Requirement – Please repeat all of the records, keeping every word unchanged.

Start of Records

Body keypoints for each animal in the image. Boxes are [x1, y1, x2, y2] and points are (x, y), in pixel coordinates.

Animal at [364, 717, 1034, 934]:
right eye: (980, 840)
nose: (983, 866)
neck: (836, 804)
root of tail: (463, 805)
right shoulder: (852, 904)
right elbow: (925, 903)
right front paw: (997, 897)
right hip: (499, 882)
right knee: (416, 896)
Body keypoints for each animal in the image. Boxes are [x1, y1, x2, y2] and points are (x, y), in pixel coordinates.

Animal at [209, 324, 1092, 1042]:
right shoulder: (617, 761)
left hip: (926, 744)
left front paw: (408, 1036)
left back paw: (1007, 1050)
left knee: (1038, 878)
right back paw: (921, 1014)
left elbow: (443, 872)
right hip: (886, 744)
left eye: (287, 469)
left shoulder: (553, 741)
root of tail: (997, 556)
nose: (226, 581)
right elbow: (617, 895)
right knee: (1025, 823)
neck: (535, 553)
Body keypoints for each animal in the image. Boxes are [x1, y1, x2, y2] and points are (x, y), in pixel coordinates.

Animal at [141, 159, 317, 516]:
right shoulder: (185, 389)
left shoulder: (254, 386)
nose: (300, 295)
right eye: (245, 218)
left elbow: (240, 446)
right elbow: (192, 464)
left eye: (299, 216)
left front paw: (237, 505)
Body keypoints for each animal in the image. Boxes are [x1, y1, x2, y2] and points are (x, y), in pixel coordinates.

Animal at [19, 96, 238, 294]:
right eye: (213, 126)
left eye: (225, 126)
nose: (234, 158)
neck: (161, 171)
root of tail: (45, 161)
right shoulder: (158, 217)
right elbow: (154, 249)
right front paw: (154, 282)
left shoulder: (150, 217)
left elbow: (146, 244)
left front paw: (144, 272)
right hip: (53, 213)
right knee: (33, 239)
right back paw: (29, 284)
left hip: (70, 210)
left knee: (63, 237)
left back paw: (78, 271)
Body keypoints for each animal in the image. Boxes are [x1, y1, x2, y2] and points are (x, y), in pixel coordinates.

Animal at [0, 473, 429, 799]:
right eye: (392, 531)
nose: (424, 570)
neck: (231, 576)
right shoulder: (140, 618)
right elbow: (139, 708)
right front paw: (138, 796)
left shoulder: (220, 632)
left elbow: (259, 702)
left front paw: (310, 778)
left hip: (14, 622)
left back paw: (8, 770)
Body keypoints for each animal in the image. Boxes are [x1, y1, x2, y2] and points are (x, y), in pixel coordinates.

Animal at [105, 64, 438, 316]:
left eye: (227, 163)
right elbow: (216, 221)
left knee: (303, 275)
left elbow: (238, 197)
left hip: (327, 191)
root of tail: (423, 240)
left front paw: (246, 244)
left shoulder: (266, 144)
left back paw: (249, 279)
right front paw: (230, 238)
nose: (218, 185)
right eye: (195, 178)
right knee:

End of Records

Task response –
Body keypoints for each animal in the image. Boxes are [x1, y1, x2, y2] and points are (x, y), in pixel coordinates.

Animal at [364, 717, 1034, 934]:
right eye: (980, 840)
nose: (983, 866)
neck: (836, 804)
root of tail: (463, 805)
right shoulder: (852, 904)
right elbow: (925, 903)
right front paw: (997, 897)
right hip: (499, 882)
right knee: (416, 896)
Body keypoints for each animal in the image. Boxes are [x1, y1, x2, y2] and points are (x, y), in pixel coordinates.

Animal at [209, 324, 1092, 1042]:
right shoulder: (617, 761)
left hip: (926, 744)
left front paw: (408, 1036)
left back paw: (1007, 1050)
left knee: (1038, 878)
right back paw: (921, 1014)
left elbow: (443, 872)
right hip: (886, 744)
left eye: (287, 469)
left shoulder: (553, 741)
root of tail: (997, 556)
nose: (226, 581)
right elbow: (617, 895)
right knee: (1025, 823)
neck: (535, 553)
Body keypoints for each animal in the image. Boxes are [x1, y1, x2, y2] and points are (x, y), in pixel coordinates.

Animal at [141, 159, 317, 516]:
right shoulder: (185, 389)
left shoulder: (254, 386)
nose: (300, 295)
right eye: (245, 218)
left elbow: (240, 446)
right elbow: (192, 464)
left eye: (299, 216)
left front paw: (237, 505)
Body keypoints for each animal in the image. Boxes are [x1, y1, x2, y2] and points are (x, y), in pixel coordinates.

Animal at [19, 96, 238, 294]:
right eye: (213, 126)
left eye: (225, 126)
nose: (234, 158)
neck: (161, 171)
root of tail: (45, 161)
right shoulder: (158, 217)
right elbow: (154, 249)
right front paw: (154, 282)
left shoulder: (150, 217)
left elbow: (146, 244)
left front paw: (144, 272)
right hip: (53, 213)
right knee: (33, 239)
right back paw: (29, 284)
left hip: (70, 210)
left knee: (63, 237)
left back paw: (78, 271)
Body keypoints for each animal in the image. Boxes are [x1, y1, x2, y2] and points are (x, y), in pixel coordinates.

Animal at [0, 473, 429, 799]:
right eye: (392, 531)
nose: (424, 570)
neck: (231, 576)
right shoulder: (140, 618)
right elbow: (139, 708)
right front paw: (138, 796)
left shoulder: (220, 632)
left elbow: (259, 702)
left front paw: (310, 778)
left hip: (14, 622)
left back paw: (8, 770)
Body keypoints for each animal in the image. Boxes are [x1, y1, x2, y2] and points are (x, y), in pixel coordinates.

Animal at [105, 64, 438, 316]:
left eye: (227, 163)
right elbow: (216, 221)
left knee: (303, 275)
left elbow: (238, 197)
left hip: (327, 191)
root of tail: (423, 240)
left front paw: (246, 244)
left shoulder: (266, 144)
left back paw: (249, 279)
right front paw: (230, 238)
nose: (218, 185)
right eye: (195, 178)
right knee:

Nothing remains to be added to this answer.